» **Provided data**:
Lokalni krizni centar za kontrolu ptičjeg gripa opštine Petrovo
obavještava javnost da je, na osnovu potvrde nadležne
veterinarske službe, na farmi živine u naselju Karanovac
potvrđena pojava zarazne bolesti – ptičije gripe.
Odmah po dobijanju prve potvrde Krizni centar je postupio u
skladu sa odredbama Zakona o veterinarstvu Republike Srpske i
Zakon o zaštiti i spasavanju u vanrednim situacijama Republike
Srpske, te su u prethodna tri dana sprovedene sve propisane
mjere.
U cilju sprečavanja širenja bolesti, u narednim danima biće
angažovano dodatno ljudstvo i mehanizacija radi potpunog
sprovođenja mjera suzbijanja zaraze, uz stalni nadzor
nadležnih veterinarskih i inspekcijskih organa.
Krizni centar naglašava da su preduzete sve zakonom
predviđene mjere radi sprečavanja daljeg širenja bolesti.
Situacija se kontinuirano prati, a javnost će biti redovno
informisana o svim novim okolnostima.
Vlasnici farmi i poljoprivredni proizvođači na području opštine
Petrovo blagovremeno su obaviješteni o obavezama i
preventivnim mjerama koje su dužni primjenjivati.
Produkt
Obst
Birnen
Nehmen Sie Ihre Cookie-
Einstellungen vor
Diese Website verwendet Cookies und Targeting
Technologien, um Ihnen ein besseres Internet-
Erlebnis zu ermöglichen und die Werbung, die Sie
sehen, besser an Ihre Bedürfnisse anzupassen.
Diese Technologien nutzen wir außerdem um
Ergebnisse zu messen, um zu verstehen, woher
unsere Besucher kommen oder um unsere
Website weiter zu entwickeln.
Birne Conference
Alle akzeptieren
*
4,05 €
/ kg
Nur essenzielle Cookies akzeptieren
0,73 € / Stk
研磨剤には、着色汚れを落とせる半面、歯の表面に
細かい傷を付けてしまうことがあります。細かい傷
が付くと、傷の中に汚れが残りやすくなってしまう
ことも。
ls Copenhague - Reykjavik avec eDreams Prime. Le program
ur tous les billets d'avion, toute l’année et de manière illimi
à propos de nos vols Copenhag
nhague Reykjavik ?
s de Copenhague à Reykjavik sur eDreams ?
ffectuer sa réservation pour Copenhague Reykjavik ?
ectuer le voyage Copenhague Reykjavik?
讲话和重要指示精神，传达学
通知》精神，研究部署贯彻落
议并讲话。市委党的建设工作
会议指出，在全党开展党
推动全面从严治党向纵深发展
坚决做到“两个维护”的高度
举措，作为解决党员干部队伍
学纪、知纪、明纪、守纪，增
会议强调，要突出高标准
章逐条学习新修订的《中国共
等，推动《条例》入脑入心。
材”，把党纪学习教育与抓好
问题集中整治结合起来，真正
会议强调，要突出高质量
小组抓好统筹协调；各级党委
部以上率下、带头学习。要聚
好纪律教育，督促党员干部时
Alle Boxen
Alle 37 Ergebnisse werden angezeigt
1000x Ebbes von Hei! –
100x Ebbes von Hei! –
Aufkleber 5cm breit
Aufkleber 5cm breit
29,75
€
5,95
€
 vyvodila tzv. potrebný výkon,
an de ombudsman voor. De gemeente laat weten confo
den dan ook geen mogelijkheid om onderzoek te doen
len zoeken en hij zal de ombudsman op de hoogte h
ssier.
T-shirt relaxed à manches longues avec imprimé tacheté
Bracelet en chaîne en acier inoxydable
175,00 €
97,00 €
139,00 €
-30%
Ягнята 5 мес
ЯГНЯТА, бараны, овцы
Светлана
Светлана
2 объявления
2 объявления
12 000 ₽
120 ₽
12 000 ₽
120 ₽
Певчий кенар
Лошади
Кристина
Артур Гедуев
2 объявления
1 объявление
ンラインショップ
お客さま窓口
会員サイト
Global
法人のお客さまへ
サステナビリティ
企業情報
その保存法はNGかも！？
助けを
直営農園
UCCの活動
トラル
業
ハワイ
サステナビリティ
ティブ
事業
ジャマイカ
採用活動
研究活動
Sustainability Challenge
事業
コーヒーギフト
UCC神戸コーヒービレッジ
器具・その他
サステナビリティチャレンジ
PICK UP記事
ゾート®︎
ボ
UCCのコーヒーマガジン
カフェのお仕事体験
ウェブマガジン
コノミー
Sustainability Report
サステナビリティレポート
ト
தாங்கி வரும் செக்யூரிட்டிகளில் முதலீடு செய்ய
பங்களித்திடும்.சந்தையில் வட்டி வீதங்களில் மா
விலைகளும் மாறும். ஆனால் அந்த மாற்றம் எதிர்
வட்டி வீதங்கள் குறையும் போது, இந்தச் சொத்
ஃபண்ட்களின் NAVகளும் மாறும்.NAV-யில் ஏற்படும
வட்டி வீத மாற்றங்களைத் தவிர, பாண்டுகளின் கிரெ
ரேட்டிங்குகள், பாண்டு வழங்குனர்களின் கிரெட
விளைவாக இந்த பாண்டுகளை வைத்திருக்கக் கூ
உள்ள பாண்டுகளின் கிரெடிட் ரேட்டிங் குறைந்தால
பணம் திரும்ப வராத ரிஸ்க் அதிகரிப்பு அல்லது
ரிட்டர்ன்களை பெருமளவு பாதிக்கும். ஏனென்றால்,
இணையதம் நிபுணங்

» **Request**: Please rewrite all the records with "Aufkleber" renamed to "Sticker" and everything else left unchanged.

» **Your solution**:
Lokalni krizni centar za kontrolu ptičjeg gripa opštine Petrovo
obavještava javnost da je, na osnovu potvrde nadležne
veterinarske službe, na farmi živine u naselju Karanovac
potvrđena pojava zarazne bolesti – ptičije gripe.
Odmah po dobijanju prve potvrde Krizni centar je postupio u
skladu sa odredbama Zakona o veterinarstvu Republike Srpske i
Zakon o zaštiti i spasavanju u vanrednim situacijama Republike
Srpske, te su u prethodna tri dana sprovedene sve propisane
mjere.
U cilju sprečavanja širenja bolesti, u narednim danima biće
angažovano dodatno ljudstvo i mehanizacija radi potpunog
sprovođenja mjera suzbijanja zaraze, uz stalni nadzor
nadležnih veterinarskih i inspekcijskih organa.
Krizni centar naglašava da su preduzete sve zakonom
predviđene mjere radi sprečavanja daljeg širenja bolesti.
Situacija se kontinuirano prati, a javnost će biti redovno
informisana o svim novim okolnostima.
Vlasnici farmi i poljoprivredni proizvođači na području opštine
Petrovo blagovremeno su obaviješteni o obavezama i
preventivnim mjerama koje su dužni primjenjivati.
Produkt
Obst
Birnen
Nehmen Sie Ihre Cookie-
Einstellungen vor
Diese Website verwendet Cookies und Targeting
Technologien, um Ihnen ein besseres Internet-
Erlebnis zu ermöglichen und die Werbung, die Sie
sehen, besser an Ihre Bedürfnisse anzupassen.
Diese Technologien nutzen wir außerdem um
Ergebnisse zu messen, um zu verstehen, woher
unsere Besucher kommen oder um unsere
Website weiter zu entwickeln.
Birne Conference
Alle akzeptieren
*
4,05 €
/ kg
Nur essenzielle Cookies akzeptieren
0,73 € / Stk
研磨剤には、着色汚れを落とせる半面、歯の表面に
細かい傷を付けてしまうことがあります。細かい傷
が付くと、傷の中に汚れが残りやすくなってしまう
ことも。
ls Copenhague - Reykjavik avec eDreams Prime. Le program
ur tous les billets d'avion, toute l’année et de manière illimi
à propos de nos vols Copenhag
nhague Reykjavik ?
s de Copenhague à Reykjavik sur eDreams ?
ffectuer sa réservation pour Copenhague Reykjavik ?
ectuer le voyage Copenhague Reykjavik?
讲话和重要指示精神，传达学
通知》精神，研究部署贯彻落
议并讲话。市委党的建设工作
会议指出，在全党开展党
推动全面从严治党向纵深发展
坚决做到“两个维护”的高度
举措，作为解决党员干部队伍
学纪、知纪、明纪、守纪，增
会议强调，要突出高标准
章逐条学习新修订的《中国共
等，推动《条例》入脑入心。
材”，把党纪学习教育与抓好
问题集中整治结合起来，真正
会议强调，要突出高质量
小组抓好统筹协调；各级党委
部以上率下、带头学习。要聚
好纪律教育，督促党员干部时
Alle Boxen
Alle 37 Ergebnisse werden angezeigt
1000x Ebbes von Hei! –
100x Ebbes von Hei! –
Sticker 5cm breit
Sticker 5cm breit
29,75
€
5,95
€
 vyvodila tzv. potrebný výkon,
an de ombudsman voor. De gemeente laat weten confo
den dan ook geen mogelijkheid om onderzoek te doen
len zoeken en hij zal de ombudsman op de hoogte h
ssier.
T-shirt relaxed à manches longues avec imprimé tacheté
Bracelet en chaîne en acier inoxydable
175,00 €
97,00 €
139,00 €
-30%
Ягнята 5 мес
ЯГНЯТА, бараны, овцы
Светлана
Светлана
2 объявления
2 объявления
12 000 ₽
120 ₽
12 000 ₽
120 ₽
Певчий кенар
Лошади
Кристина
Артур Гедуев
2 объявления
1 объявление
ンラインショップ
お客さま窓口
会員サイト
Global
法人のお客さまへ
サステナビリティ
企業情報
その保存法はNGかも！？
助けを
直営農園
UCCの活動
トラル
業
ハワイ
サステナビリティ
ティブ
事業
ジャマイカ
採用活動
研究活動
Sustainability Challenge
事業
コーヒーギフト
UCC神戸コーヒービレッジ
器具・その他
サステナビリティチャレンジ
PICK UP記事
ゾート®︎
ボ
UCCのコーヒーマガジン
カフェのお仕事体験
ウェブマガジン
コノミー
Sustainability Report
サステナビリティレポート
ト
தாங்கி வரும் செக்யூரிட்டிகளில் முதலீடு செய்ய
பங்களித்திடும்.சந்தையில் வட்டி வீதங்களில் மா
விலைகளும் மாறும். ஆனால் அந்த மாற்றம் எதிர்
வட்டி வீதங்கள் குறையும் போது, இந்தச் சொத்
ஃபண்ட்களின் NAVகளும் மாறும்.NAV-யில் ஏற்படும
வட்டி வீத மாற்றங்களைத் தவிர, பாண்டுகளின் கிரெ
ரேட்டிங்குகள், பாண்டு வழங்குனர்களின் கிரெட
விளைவாக இந்த பாண்டுகளை வைத்திருக்கக் கூ
உள்ள பாண்டுகளின் கிரெடிட் ரேட்டிங் குறைந்தால
பணம் திரும்ப வராத ரிஸ்க் அதிகரிப்பு அல்லது
ரிட்டர்ன்களை பெருமளவு பாதிக்கும். ஏனென்றால்,
இணையதம் நிபுணங்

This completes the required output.